ETF Investors Can't Get Enough of High-Yield Bonds

Amidst the Brexit induced shakeup, speculative-grade high-yield bond exchange traded funds attracted huge inflows as an extended low-rate outlook bolstered the case for yield-generating assets.

Following the United Kingdom’s Brexit tally, investors piled $291 million into the iShares iBoxx $ High Yield Corporate Bond ETF (NYSEArca: HYG), reports Rachel Evans for Bloomberg. Over the past week, HYG attracted $1.5 billion in net inflows.

“A lot of it is yield-seeking investors,” Karen Schenone, fixed-income strategist at BlackRock Inc.’s iShares unit, told Bloomberg. “The Fed hike has been completely priced out for 2016.”

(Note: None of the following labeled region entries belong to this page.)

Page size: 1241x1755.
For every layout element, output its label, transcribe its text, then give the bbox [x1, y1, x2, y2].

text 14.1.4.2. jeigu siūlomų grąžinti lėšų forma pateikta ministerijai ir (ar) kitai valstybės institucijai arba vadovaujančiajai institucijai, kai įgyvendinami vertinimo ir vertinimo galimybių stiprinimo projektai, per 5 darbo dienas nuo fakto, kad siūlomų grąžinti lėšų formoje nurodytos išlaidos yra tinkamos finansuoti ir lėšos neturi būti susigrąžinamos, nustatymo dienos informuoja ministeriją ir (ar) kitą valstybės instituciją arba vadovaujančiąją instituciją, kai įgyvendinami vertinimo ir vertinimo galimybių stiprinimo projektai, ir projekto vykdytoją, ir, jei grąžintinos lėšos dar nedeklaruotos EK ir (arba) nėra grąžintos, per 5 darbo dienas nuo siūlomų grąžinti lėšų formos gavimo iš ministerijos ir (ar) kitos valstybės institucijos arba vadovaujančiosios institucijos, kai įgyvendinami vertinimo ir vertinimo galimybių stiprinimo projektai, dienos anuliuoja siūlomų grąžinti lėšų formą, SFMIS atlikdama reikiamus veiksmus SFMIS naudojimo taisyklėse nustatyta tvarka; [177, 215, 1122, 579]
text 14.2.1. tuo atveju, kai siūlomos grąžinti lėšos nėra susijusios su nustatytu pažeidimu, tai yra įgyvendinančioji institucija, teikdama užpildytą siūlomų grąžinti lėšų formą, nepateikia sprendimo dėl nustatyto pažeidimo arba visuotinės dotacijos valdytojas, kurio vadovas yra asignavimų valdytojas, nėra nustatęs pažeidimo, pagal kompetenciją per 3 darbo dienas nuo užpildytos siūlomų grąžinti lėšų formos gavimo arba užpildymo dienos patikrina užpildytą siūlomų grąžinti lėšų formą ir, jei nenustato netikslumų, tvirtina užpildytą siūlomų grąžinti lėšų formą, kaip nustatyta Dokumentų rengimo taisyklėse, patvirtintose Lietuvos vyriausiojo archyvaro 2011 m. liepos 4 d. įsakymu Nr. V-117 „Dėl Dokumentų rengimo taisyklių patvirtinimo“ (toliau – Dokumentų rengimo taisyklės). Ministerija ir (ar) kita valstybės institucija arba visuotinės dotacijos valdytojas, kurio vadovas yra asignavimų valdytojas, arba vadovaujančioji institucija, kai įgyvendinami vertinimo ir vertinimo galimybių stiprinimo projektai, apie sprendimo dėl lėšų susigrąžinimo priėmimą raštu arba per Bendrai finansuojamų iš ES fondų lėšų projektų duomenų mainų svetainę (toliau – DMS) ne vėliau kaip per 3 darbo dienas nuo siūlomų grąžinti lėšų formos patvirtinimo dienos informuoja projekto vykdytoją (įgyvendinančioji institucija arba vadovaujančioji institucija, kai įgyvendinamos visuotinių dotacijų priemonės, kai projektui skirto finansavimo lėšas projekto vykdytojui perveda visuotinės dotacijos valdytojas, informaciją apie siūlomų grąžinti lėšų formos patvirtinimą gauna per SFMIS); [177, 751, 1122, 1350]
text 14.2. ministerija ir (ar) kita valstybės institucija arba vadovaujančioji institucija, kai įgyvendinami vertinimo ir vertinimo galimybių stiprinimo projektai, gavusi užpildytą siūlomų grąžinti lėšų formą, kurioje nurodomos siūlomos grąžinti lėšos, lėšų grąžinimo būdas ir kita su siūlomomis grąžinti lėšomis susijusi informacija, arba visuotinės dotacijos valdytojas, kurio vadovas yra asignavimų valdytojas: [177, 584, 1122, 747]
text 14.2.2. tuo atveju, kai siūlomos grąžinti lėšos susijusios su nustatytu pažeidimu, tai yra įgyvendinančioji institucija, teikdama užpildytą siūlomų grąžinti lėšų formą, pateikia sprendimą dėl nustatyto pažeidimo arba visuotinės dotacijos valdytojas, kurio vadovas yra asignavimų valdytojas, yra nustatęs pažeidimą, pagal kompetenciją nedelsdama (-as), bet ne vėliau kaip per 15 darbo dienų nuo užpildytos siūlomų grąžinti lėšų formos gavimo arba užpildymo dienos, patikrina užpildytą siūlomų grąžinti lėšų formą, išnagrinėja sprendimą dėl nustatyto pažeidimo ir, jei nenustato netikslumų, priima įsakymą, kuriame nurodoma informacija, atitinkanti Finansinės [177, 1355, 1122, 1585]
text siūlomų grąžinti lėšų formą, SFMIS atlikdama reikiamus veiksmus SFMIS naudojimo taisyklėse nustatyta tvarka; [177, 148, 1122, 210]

HYG shows a 6.41% 30-day SEC yield. Meanwhile, yields on benchmark 10-year Treasury notes were hovering around 1.48%.

The Brexit vote came just eight days after the Federal Reserve signaled lower expectations for an interest rate hike ahead of the uncertainty over the U.K. referendum and the ongoing speculation surrounding the U.S. presidential run in November.

Related: U.S. Junk Bond Market, ETFs Are Enticing Foreign Interest

Adam Patti, chief executive officer of IndexIQ, New York Life Insurance Co.’s exchange-traded-fund unit, argued that bond ETFs will likely continue to benefit in the weeks ahead on increased volatility and the upcoming presidential election.